Blogging the demise of science journalism

by Andrew Maynard on March 20, 2009

This week’s edition of Nature includes a thought provoking piece by Geoff Brumfiel on the decline of mainstream science journalism and the rise of science blogging.  The big question: Can one replace the other?  It’s a sobering read: Blumfiel paints a picture of old media in crisis—science coverage in the mainstream media is being cut back; talented journalists are leaving or being laid off; and those left behind are having to produce with less time and fewer resources.  But what I found equally worrying was the hint of an attitude from the growing science blogging community—that the professional science “hacks” can’t hack it; that they misundersand the science and misrepresent the stories; and more often than not they simply regurgitate what they are fed in the interests of time and efficiency.

As a scientist who works closely with journalists and also runs a science blog, the erosion of traditional science journalism worries me.  With the shift from science reporting in the mainstream media to science blogging, loads of people are writing stuff, loads or people are reading it, but I’m not convinced that a whole lot of effective communication is taking place.

Scientists who write well are a precious commodity, but they don’t necessarily have the skill and perspective to either place what they write about in a broader social context, or to communicate to a broad audience.  The result (in many cases—not all) is cozy on-line cliques where science-aficionados pat each other on the back while readers who are desperate for accessible, relevant, contextualized information are starved.

Science blogs have an essential role to play in communication and information exchange.  I wouldn’t write myself if I didn’t believe that.  But I have no illusions about my output matching the relevance and accessibility of that from a professional journalist.  Instead, my stuff hopefully provides a personal perspective on emerging technology and society that complements the mainstream media.

It’s fashionable for scientists and bloggers alike to trash mainstream science reporting.  But we do it at our peril.  Most scientists (I count myself here) are lousy communicators outside their immediate field, and one of the dangers of the web is that it seduces people into thinking otherwise.  Rather, we need to make sure that professional communicators are given the opportunities and resources they need to get information to people that can really benefit from it, not just to the cliques and easy targets.

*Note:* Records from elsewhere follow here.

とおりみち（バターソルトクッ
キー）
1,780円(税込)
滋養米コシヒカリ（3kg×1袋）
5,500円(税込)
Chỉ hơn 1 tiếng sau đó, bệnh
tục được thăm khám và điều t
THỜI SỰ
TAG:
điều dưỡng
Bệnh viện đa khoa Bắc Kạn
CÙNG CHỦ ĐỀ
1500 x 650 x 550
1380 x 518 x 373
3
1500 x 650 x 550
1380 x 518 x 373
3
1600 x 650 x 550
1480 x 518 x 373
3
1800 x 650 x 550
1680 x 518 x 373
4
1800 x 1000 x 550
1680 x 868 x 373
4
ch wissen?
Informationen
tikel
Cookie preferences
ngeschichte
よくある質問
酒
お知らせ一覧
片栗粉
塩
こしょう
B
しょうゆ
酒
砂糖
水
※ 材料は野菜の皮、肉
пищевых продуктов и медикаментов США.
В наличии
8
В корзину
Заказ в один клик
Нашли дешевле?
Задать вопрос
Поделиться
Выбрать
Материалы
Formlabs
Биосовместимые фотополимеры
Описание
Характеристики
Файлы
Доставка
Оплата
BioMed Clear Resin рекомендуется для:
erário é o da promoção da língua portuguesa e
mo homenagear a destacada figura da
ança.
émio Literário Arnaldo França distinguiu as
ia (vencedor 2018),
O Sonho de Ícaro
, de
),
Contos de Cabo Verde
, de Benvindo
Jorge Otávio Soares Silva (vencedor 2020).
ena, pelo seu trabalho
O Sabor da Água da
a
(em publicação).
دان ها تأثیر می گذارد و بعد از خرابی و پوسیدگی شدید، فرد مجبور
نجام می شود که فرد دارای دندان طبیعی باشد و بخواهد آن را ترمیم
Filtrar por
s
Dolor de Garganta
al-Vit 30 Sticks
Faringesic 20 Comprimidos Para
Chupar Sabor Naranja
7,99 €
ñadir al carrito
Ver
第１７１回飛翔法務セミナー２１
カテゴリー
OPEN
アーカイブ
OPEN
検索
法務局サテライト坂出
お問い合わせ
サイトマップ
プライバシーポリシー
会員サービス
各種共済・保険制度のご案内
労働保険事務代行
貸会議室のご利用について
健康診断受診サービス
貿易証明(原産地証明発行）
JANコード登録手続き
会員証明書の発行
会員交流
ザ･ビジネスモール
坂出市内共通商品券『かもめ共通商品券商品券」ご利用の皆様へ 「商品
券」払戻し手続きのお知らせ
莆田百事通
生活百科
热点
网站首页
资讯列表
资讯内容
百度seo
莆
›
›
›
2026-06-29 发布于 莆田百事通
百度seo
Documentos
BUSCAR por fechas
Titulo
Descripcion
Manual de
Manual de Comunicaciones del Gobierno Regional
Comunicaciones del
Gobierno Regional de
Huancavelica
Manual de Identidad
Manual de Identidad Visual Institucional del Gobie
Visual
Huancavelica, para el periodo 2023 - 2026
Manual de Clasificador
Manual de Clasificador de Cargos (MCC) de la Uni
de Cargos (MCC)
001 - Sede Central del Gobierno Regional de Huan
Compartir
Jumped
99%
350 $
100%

1 Mike Spear March 20, 2009 at 2:49 pm

Don’t sell yourself short on your abilities because this is a good OpEd piece worthy of the mainstream press.
But I definitely agree that as blogs rise in popularity and science journalism (not to mention the actual outlets themselves ) wanes we have a problem.
Context and relevance are key to communicating science and answering the “why do I care” question for the general public. A good news outlet can do that for its ‘hometown’ audience which is where scientists who blog struggle sometimes. There are some killer science blogs out there and if things settle out to a mix of the best of both life will be grand. The alternatives are far less grand.
Science journalism can come into play in the form of documentaries, radio news, or feature pieces for television but those too are becoming fewer and farther apart.
Geoff Brumfiel’s piece also raises the point about journalists simply rewriting Press Release but that is a problem that crosses a lot of subject areas. Just look at the state of political reporting during recent elections. As a PR flak for a non-profit science organization and as a former journalist I honestly try to walk the line and give the media information worth using and providing interview subjects that help them do their job but I am still surprised to see something I’ve written appear pretty much intact in the media.
A PR dream, a journalist’s nightmare.

2 Andrew Maynard March 20, 2009 at 3:27 pm

The regurgitation of press releases is a real problem as it removes the critical filter a good journalist brings to process of communicating information. Although interestingly (and perhaps ironically) it probably brings news outlets that follow the practice closer to the blogging community – the information being crafted by the source primarily.

Agree btw that a mix of the best would be a great thing – there are definite roles here for old and new media

3 Vrishali Subramanian March 21, 2009 at 12:06 pm

Andrew, you raise an important issue. My experience is that the real gems in science writing are in books- some of them are insightful and well written. This is in part due to the medium itself- a book allows a writer to cover more ground and be more thoughtful, which are tougher in a breaking news (sometimes), get-all-the-information-out there science journalism format. However, fewer people read books. So there is a real need to improve the quality of science journalism. And scientists like yourself who can communicate well REALLY should!

4 Captain Skellett January 9, 2010 at 6:21 am

Hey, I think Inhecevef is a spammer (I shall be pleased? Who talks like that?) Could you delete his comment?

Interesting article btw. I see blogging as a form of science journalism, but both brands have their good points and bad points… I don’t know which is better, really. I guess it depends which media outlet / blog you’re talking about. Some blogs are great, and some newspapers terrible, and vice versa.

5 Andrew Maynard January 9, 2010 at 8:54 am

Thanks – it’s a while since I’ve checked the comments here, and didn’t catch that.